Texas man convicted of killing 3 seeks reprieve from pending execution for DNA to be tested

By Michael Graczyk, AP
Tuesday, March 23, 2010

Condemned Texas man seeks reprieve for DNA testing

HUNTSVILLE, Texas — Condemned prisoner Hank Skinner was headed to Texas death chamber Wednesday, barring a halt to his scheduled execution by the U.S. Supreme Court or Gov. Rick Perry so DNA testing he insisted could clear him of a triple slaying more than 16 years ago could be conducted.

Skinner, 47, faced lethal injection for the bludgeoning and strangling of his girlfriend, Twila Jean Busby, 40, and the stabbings of her two adult sons at their home in the Texas Panhandle town of Pampa on New Year’s Eve in 1993.

Skinner, splattered with the blood of at least two of the victims, was arrested about three hours after the bodies were found. Police following a blood trail found him in a closet at the trailer home of a woman he knew.

The former oil field and construction worker said he was present when the three were killed but couldn’t have committed the murders. Skinner said a combination of vodka and codeine left him passed out on a couch and physically incapable of clubbing Busby 14 times with an ax handle and stabbing her sons, Elwin “Scooter” Caler, 22, and Randy Busby, 20.

“I’ve been framed ever since,” he said last week from a visiting cage outside death row. “They’re fixing to kill me for something I didn’t do.”

Prosecutors argued Skinner wasn’t entitled to testing of evidence that wasn’t analyzed before his 1995 trial. Courts over the years since his conviction have agreed, rejecting his appeals.

Skinner’s lawyers asked the Supreme Court for a reprieve so they could pursue in federal district court a civil case against the Gray County District Attorney, whose office prosecuted Skinner initially. That suit seeks to make evidence available for testing.

They made a similar appeal to Perry.

Skinner’s attorneys wanted DNA testing on vaginal swabs taken from Busby at the time of her autopsy, fingernail clippings, a knife found on the porch of Busby’s house and a second knife found in a plastic bag in the house, a towel with the second knife, a jacket next to Busby’s body and any hairs found in her hands that were not destroyed in previous testing. Only the hairs were tested previously and those results were inconclusive, according to court documents.

Skinner’s trial lawyer, Harold Comer, a former Gray County prosecutor, chose not to test all the evidence because he feared the outcome would be more damaging to his client.

Comer said he now favors the testing but defended his trial strategy.

“I would make the same decision with the same circumstances again,” he said. “It might be well at this juncture to allow the testing, but not at the trial.”

The trial prosecutor, John Mann, who has since died, also did not have all the evidence tested. Current District Attorney Lynn Switzer, now the defendant in Skinner’s lawsuit, declined to comment about the case as Skinner’s execution neared. Lawyers representing her office challenged the suit as improper. All the items were available for testing at the time of Skinner’s trial, they said.

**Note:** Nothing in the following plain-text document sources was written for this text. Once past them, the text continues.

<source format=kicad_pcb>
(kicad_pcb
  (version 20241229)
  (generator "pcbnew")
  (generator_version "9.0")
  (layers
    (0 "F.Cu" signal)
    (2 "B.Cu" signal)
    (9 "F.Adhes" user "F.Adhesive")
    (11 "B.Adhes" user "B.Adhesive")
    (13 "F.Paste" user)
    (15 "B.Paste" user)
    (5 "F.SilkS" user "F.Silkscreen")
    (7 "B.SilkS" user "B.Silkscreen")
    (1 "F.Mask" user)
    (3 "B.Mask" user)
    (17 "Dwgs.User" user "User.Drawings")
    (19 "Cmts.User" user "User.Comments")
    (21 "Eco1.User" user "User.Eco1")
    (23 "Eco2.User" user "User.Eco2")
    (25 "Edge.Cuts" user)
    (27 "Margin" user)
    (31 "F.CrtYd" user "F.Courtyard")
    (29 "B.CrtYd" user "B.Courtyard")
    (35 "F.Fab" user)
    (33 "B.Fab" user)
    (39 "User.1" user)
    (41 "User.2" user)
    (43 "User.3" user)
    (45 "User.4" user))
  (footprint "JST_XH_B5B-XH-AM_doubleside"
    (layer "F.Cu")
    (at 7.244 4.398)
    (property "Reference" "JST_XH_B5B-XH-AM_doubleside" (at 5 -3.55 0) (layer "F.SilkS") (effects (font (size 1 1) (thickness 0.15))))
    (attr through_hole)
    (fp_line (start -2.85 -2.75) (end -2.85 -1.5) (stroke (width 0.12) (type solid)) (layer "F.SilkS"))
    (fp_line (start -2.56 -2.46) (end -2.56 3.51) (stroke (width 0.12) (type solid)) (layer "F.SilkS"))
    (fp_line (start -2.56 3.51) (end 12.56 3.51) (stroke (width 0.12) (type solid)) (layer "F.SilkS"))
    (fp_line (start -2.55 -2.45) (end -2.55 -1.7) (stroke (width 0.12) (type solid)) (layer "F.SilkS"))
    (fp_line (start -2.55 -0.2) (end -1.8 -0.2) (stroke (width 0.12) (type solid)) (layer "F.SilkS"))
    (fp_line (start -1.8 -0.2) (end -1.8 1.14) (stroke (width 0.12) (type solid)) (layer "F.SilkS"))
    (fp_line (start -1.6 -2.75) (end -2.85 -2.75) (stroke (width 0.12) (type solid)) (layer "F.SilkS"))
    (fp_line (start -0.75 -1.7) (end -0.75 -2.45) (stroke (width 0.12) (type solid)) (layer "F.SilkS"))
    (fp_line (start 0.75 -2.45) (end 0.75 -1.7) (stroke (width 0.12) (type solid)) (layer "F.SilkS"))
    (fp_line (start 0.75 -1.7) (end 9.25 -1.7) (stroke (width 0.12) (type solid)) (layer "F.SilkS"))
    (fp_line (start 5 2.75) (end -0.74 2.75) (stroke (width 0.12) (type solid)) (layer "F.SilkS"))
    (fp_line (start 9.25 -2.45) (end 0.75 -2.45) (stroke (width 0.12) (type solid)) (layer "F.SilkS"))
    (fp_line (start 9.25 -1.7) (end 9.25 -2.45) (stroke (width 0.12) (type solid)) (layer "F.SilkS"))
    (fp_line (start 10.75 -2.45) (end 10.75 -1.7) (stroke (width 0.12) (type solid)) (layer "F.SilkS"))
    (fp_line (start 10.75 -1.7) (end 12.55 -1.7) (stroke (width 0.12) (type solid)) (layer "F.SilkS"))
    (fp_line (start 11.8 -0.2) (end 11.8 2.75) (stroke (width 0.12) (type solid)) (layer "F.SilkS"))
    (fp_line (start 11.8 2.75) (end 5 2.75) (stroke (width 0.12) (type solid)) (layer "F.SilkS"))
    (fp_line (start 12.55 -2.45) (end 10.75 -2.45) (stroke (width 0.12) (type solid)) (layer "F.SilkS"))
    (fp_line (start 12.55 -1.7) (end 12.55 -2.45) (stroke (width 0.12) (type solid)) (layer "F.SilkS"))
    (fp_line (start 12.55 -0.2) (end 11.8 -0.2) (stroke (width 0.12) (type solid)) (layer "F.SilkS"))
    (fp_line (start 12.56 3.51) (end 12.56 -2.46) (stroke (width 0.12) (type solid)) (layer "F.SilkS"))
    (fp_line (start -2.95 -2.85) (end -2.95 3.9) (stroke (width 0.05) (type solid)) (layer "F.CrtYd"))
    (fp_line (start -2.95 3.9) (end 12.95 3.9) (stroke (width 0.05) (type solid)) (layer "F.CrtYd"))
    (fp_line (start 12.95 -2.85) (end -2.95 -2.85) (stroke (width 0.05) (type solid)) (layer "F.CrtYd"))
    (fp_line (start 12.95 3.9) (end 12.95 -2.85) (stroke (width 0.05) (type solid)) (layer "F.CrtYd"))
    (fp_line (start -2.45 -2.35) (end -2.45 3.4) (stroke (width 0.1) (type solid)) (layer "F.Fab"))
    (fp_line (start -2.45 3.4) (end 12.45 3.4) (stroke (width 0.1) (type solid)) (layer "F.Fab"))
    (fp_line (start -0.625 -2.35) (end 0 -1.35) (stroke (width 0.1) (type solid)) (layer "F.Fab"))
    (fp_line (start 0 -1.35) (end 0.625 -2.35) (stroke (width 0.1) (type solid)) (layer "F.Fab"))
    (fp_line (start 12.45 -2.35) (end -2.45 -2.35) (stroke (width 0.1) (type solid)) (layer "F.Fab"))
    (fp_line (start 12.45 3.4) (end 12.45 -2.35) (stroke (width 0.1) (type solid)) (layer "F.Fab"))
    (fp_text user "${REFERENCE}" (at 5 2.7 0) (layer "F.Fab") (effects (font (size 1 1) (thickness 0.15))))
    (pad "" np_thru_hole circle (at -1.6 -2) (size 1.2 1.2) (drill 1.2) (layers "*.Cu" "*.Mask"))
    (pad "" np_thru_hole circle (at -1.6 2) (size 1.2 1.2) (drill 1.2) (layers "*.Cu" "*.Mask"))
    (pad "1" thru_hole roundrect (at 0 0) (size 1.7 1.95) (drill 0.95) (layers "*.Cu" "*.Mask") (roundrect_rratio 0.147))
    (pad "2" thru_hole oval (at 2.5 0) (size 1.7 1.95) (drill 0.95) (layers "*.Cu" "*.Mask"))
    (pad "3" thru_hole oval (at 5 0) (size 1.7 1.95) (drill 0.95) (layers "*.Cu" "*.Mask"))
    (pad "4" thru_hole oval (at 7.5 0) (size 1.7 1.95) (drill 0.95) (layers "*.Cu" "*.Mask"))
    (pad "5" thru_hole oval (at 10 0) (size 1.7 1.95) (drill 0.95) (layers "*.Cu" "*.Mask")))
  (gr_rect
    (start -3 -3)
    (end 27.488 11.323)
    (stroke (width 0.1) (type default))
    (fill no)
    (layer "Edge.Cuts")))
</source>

Skinner would be the fifth person executed this year in Texas, the nation’s most active capital punishment state. Twenty-four people were put to death in Texas in 2009.

On Tuesday, Skinner spent several hours with Sandrine Ageorges-Skinner, a 49-year-old French national who’s been his wife since 2008. Her visits this week were the first for her in months because she was banned for prison rules infractions, Texas Department of Criminal Justice officials said.

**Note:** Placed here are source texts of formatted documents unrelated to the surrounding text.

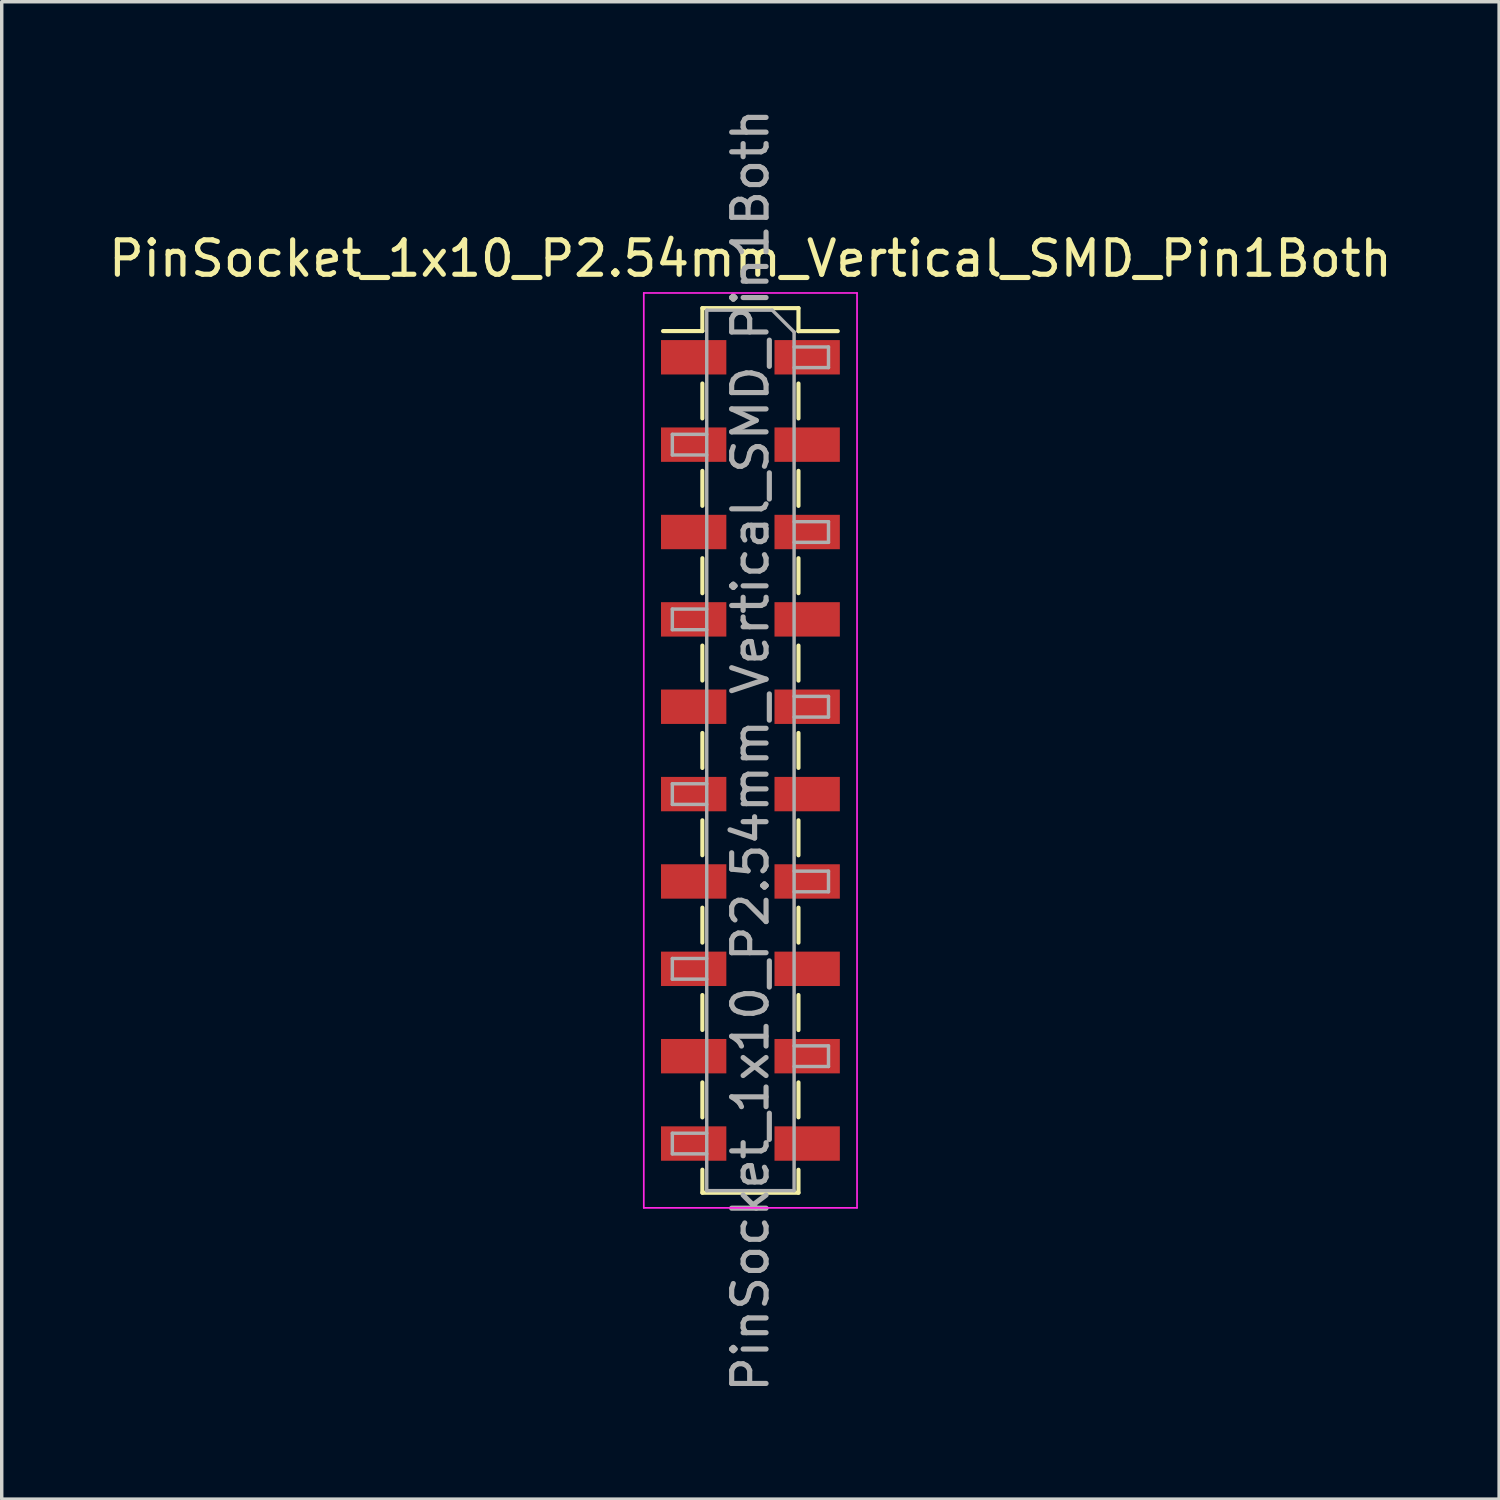
<source format=kicad_pcb>
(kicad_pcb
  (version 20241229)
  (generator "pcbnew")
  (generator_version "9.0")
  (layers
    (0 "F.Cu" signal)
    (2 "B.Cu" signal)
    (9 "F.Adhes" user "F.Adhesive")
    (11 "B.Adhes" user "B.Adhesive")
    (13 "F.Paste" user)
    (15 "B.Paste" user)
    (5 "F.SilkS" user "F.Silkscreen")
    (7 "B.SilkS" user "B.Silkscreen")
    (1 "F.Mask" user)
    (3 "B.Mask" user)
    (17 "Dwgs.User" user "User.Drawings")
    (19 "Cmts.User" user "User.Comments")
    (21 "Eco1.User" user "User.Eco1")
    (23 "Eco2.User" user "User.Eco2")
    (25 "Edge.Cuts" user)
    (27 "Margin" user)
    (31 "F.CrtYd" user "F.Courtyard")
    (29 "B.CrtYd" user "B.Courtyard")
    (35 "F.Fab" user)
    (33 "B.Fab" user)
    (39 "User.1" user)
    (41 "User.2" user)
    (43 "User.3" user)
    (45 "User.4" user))
  (footprint "PinSocket_1x10_P2.54mm_Vertical_SMD_Pin1Both"
    (layer "F.Cu")
    (at 18.768 18.768)
    (property "Reference" "PinSocket_1x10_P2.54mm_Vertical_SMD_Pin1Both" (at 0 -14.3 0) (layer "F.SilkS") (effects (font (size 1 1) (thickness 0.15))))
    (attr smd)
    (fp_line (start -1.397 -12.86) (end -1.397 -12.192) (stroke (width 0.12) (type solid)) (layer "F.SilkS"))
    (fp_line (start -1.397 -12.86) (end 1.397 -12.86) (stroke (width 0.12) (type solid)) (layer "F.SilkS"))
    (fp_line (start -1.397 -12.192) (end -2.54 -12.192) (stroke (width 0.12) (type solid)) (layer "F.SilkS"))
    (fp_line (start -1.397 -10.668) (end -1.397 -9.652) (stroke (width 0.12) (type solid)) (layer "F.SilkS"))
    (fp_line (start -1.397 -8.128) (end -1.397 -7.112) (stroke (width 0.12) (type solid)) (layer "F.SilkS"))
    (fp_line (start -1.397 -5.588) (end -1.397 -4.57) (stroke (width 0.12) (type solid)) (layer "F.SilkS"))
    (fp_line (start -1.397 -3.048) (end -1.397 -2.032) (stroke (width 0.12) (type solid)) (layer "F.SilkS"))
    (fp_line (start -1.397 -0.508) (end -1.397 0.51) (stroke (width 0.12) (type solid)) (layer "F.SilkS"))
    (fp_line (start -1.397 2.032) (end -1.397 3.048) (stroke (width 0.12) (type solid)) (layer "F.SilkS"))
    (fp_line (start -1.397 4.572) (end -1.397 5.588) (stroke (width 0.12) (type solid)) (layer "F.SilkS"))
    (fp_line (start -1.397 8.128) (end -1.397 7.112) (stroke (width 0.12) (type solid)) (layer "F.SilkS"))
    (fp_line (start -1.397 9.652) (end -1.397 10.67) (stroke (width 0.12) (type solid)) (layer "F.SilkS"))
    (fp_line (start -1.397 12.19) (end -1.397 12.86) (stroke (width 0.12) (type solid)) (layer "F.SilkS"))
    (fp_line (start -1.397 12.86) (end 1.397 12.86) (stroke (width 0.12) (type solid)) (layer "F.SilkS"))
    (fp_line (start 1.397 -12.86) (end 1.397 -12.19) (stroke (width 0.12) (type solid)) (layer "F.SilkS"))
    (fp_line (start 1.397 -12.19) (end 2.54 -12.19) (stroke (width 0.12) (type solid)) (layer "F.SilkS"))
    (fp_line (start 1.397 -10.668) (end 1.397 -9.652) (stroke (width 0.12) (type solid)) (layer "F.SilkS"))
    (fp_line (start 1.397 -8.128) (end 1.397 -7.11) (stroke (width 0.12) (type solid)) (layer "F.SilkS"))
    (fp_line (start 1.397 -4.572) (end 1.397 -5.588) (stroke (width 0.12) (type solid)) (layer "F.SilkS"))
    (fp_line (start 1.397 -3.048) (end 1.397 -2.03) (stroke (width 0.12) (type solid)) (layer "F.SilkS"))
    (fp_line (start 1.397 -0.508) (end 1.397 0.508) (stroke (width 0.12) (type solid)) (layer "F.SilkS"))
    (fp_line (start 1.397 2.032) (end 1.397 3.05) (stroke (width 0.12) (type solid)) (layer "F.SilkS"))
    (fp_line (start 1.397 4.572) (end 1.397 5.588) (stroke (width 0.12) (type solid)) (layer "F.SilkS"))
    (fp_line (start 1.397 7.112) (end 1.397 8.13) (stroke (width 0.12) (type solid)) (layer "F.SilkS"))
    (fp_line (start 1.397 9.652) (end 1.397 10.668) (stroke (width 0.12) (type solid)) (layer "F.SilkS"))
    (fp_line (start 1.397 12.192) (end 1.397 12.86) (stroke (width 0.12) (type solid)) (layer "F.SilkS"))
    (fp_line (start -3.1 -13.3) (end 3.1 -13.3) (stroke (width 0.05) (type solid)) (layer "F.CrtYd"))
    (fp_line (start -3.1 13.3) (end -3.1 -13.3) (stroke (width 0.05) (type solid)) (layer "F.CrtYd"))
    (fp_line (start 3.1 -13.3) (end 3.1 13.3) (stroke (width 0.05) (type solid)) (layer "F.CrtYd"))
    (fp_line (start 3.1 13.3) (end -3.1 13.3) (stroke (width 0.05) (type solid)) (layer "F.CrtYd"))
    (fp_line (start -2.27 -9.19) (end -1.27 -9.19) (stroke (width 0.1) (type solid)) (layer "F.Fab"))
    (fp_line (start -2.27 -8.59) (end -2.27 -9.19) (stroke (width 0.1) (type solid)) (layer "F.Fab"))
    (fp_line (start -2.27 -4.11) (end -1.27 -4.11) (stroke (width 0.1) (type solid)) (layer "F.Fab"))
    (fp_line (start -2.27 -3.51) (end -2.27 -4.11) (stroke (width 0.1) (type solid)) (layer "F.Fab"))
    (fp_line (start -2.27 0.97) (end -1.27 0.97) (stroke (width 0.1) (type solid)) (layer "F.Fab"))
    (fp_line (start -2.27 1.57) (end -2.27 0.97) (stroke (width 0.1) (type solid)) (layer "F.Fab"))
    (fp_line (start -2.27 6.05) (end -1.27 6.05) (stroke (width 0.1) (type solid)) (layer "F.Fab"))
    (fp_line (start -2.27 6.65) (end -2.27 6.05) (stroke (width 0.1) (type solid)) (layer "F.Fab"))
    (fp_line (start -2.27 11.13) (end -1.27 11.13) (stroke (width 0.1) (type solid)) (layer "F.Fab"))
    (fp_line (start -2.27 11.73) (end -2.27 11.13) (stroke (width 0.1) (type solid)) (layer "F.Fab"))
    (fp_line (start -1.27 -12.8) (end 0.635 -12.8) (stroke (width 0.1) (type solid)) (layer "F.Fab"))
    (fp_line (start -1.27 -8.59) (end -2.27 -8.59) (stroke (width 0.1) (type solid)) (layer "F.Fab"))
    (fp_line (start -1.27 -3.51) (end -2.27 -3.51) (stroke (width 0.1) (type solid)) (layer "F.Fab"))
    (fp_line (start -1.27 1.57) (end -2.27 1.57) (stroke (width 0.1) (type solid)) (layer "F.Fab"))
    (fp_line (start -1.27 6.65) (end -2.27 6.65) (stroke (width 0.1) (type solid)) (layer "F.Fab"))
    (fp_line (start -1.27 11.73) (end -2.27 11.73) (stroke (width 0.1) (type solid)) (layer "F.Fab"))
    (fp_line (start -1.27 12.8) (end -1.27 -12.8) (stroke (width 0.1) (type solid)) (layer "F.Fab"))
    (fp_line (start 0.635 -12.8) (end 1.27 -12.165) (stroke (width 0.1) (type solid)) (layer "F.Fab"))
    (fp_line (start 1.27 -12.165) (end 1.27 12.8) (stroke (width 0.1) (type solid)) (layer "F.Fab"))
    (fp_line (start 1.27 -11.73) (end 2.27 -11.73) (stroke (width 0.1) (type solid)) (layer "F.Fab"))
    (fp_line (start 1.27 -6.65) (end 2.27 -6.65) (stroke (width 0.1) (type solid)) (layer "F.Fab"))
    (fp_line (start 1.27 -1.57) (end 2.27 -1.57) (stroke (width 0.1) (type solid)) (layer "F.Fab"))
    (fp_line (start 1.27 3.51) (end 2.27 3.51) (stroke (width 0.1) (type solid)) (layer "F.Fab"))
    (fp_line (start 1.27 8.59) (end 2.27 8.59) (stroke (width 0.1) (type solid)) (layer "F.Fab"))
    (fp_line (start 1.27 12.8) (end -1.27 12.8) (stroke (width 0.1) (type solid)) (layer "F.Fab"))
    (fp_line (start 2.27 -11.73) (end 2.27 -11.13) (stroke (width 0.1) (type solid)) (layer "F.Fab"))
    (fp_line (start 2.27 -11.13) (end 1.27 -11.13) (stroke (width 0.1) (type solid)) (layer "F.Fab"))
    (fp_line (start 2.27 -6.65) (end 2.27 -6.05) (stroke (width 0.1) (type solid)) (layer "F.Fab"))
    (fp_line (start 2.27 -6.05) (end 1.27 -6.05) (stroke (width 0.1) (type solid)) (layer "F.Fab"))
    (fp_line (start 2.27 -1.57) (end 2.27 -0.97) (stroke (width 0.1) (type solid)) (layer "F.Fab"))
    (fp_line (start 2.27 -0.97) (end 1.27 -0.97) (stroke (width 0.1) (type solid)) (layer "F.Fab"))
    (fp_line (start 2.27 3.51) (end 2.27 4.11) (stroke (width 0.1) (type solid)) (layer "F.Fab"))
    (fp_line (start 2.27 4.11) (end 1.27 4.11) (stroke (width 0.1) (type solid)) (layer "F.Fab"))
    (fp_line (start 2.27 8.59) (end 2.27 9.19) (stroke (width 0.1) (type solid)) (layer "F.Fab"))
    (fp_line (start 2.27 9.19) (end 1.27 9.19) (stroke (width 0.1) (type solid)) (layer "F.Fab"))
    (fp_text user "${REFERENCE}" (at 0 0 90) (layer "F.Fab") (effects (font (size 1 1) (thickness 0.15))))
    (pad "1" smd rect (at -1.65 -11.43) (size 1.9 1) (layers "F.Cu" "F.Mask" "F.Paste"))
    (pad "1" smd rect (at 1.65 -11.43) (size 1.9 1) (layers "F.Cu" "F.Mask" "F.Paste"))
    (pad "2" smd rect (at -1.65 -8.89) (size 1.9 1) (layers "F.Cu" "F.Mask" "F.Paste"))
    (pad "2" smd rect (at 1.65 -8.89) (size 1.9 1) (layers "F.Cu" "F.Mask" "F.Paste"))
    (pad "3" smd rect (at -1.65 -6.35) (size 1.9 1) (layers "F.Cu" "F.Mask" "F.Paste"))
    (pad "3" smd rect (at 1.65 -6.35) (size 1.9 1) (layers "F.Cu" "F.Mask" "F.Paste"))
    (pad "4" smd rect (at -1.65 -3.81) (size 1.9 1) (layers "F.Cu" "F.Mask" "F.Paste"))
    (pad "4" smd rect (at 1.65 -3.81) (size 1.9 1) (layers "F.Cu" "F.Mask" "F.Paste"))
    (pad "5" smd rect (at -1.65 -1.27) (size 1.9 1) (layers "F.Cu" "F.Mask" "F.Paste"))
    (pad "5" smd rect (at 1.65 -1.27) (size 1.9 1) (layers "F.Cu" "F.Mask" "F.Paste"))
    (pad "6" smd rect (at -1.65 1.27) (size 1.9 1) (layers "F.Cu" "F.Mask" "F.Paste"))
    (pad "6" smd rect (at 1.65 1.27) (size 1.9 1) (layers "F.Cu" "F.Mask" "F.Paste"))
    (pad "7" smd rect (at -1.65 3.81) (size 1.9 1) (layers "F.Cu" "F.Mask" "F.Paste"))
    (pad "7" smd rect (at 1.65 3.81) (size 1.9 1) (layers "F.Cu" "F.Mask" "F.Paste"))
    (pad "8" smd rect (at -1.65 6.35) (size 1.9 1) (layers "F.Cu" "F.Mask" "F.Paste"))
    (pad "8" smd rect (at 1.65 6.35) (size 1.9 1) (layers "F.Cu" "F.Mask" "F.Paste"))
    (pad "9" smd rect (at -1.65 8.89) (size 1.9 1) (layers "F.Cu" "F.Mask" "F.Paste"))
    (pad "9" smd rect (at 1.65 8.89) (size 1.9 1) (layers "F.Cu" "F.Mask" "F.Paste"))
    (pad "10" smd rect (at -1.65 11.43) (size 1.9 1) (layers "F.Cu" "F.Mask" "F.Paste"))
    (pad "10" smd rect (at 1.65 11.43) (size 1.9 1) (layers "F.Cu" "F.Mask" "F.Paste")))
  (gr_rect
    (start -3 -3)
    (end 40.536 40.536)
    (stroke (width 0.1) (type default))
    (fill no)
    (layer "Edge.Cuts")))
</source>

France’s ambassador to the U.S. asked Perry to pardon Skinner or halt the execution, French Foreign Ministry spokesman Bernard Valero said Wednesday. President Nicolas Sarkozy also offered “France’s support” to Skinner’s wife, Valero said. France opposes capital punishment.

Criticism of the death penalty in Texas escalated in the past year amid questions about evidence that led to the 2004 execution of convicted arson-murderer Cameron Todd Willingham. Prosecutors insist evidence in that case was solid, but an arson expert concluded the investigation was so flawed that its finding the fire was set deliberately could not be supported. And when the Texas Forensic Science Commission was to take up the expert’s report, Perry replaced most members of the panel.

Besides victims’ blood on his clothing, Skinner’s bloody handprints were found in the bedroom of Busby’s slain sons and on a door leading out the back of the house. Prosecutors suggested Skinner, who had a serious hand wound, cut his hand when a knife slipped during one of the murders. Skinner said he cut it on broken glass.

Skinner and his lawyers said the killer could have been Twila Busby’s uncle, Robert Donnell, who died in 1997. Donnell, who has been described in court documents as violent when drinking, attended the same New Year’s Eve party as Busby while Skinner was passed out at home. She left the party after complaining that Donnell made crude sexual remarks toward her. Partygoers later noticed Donnell also had left.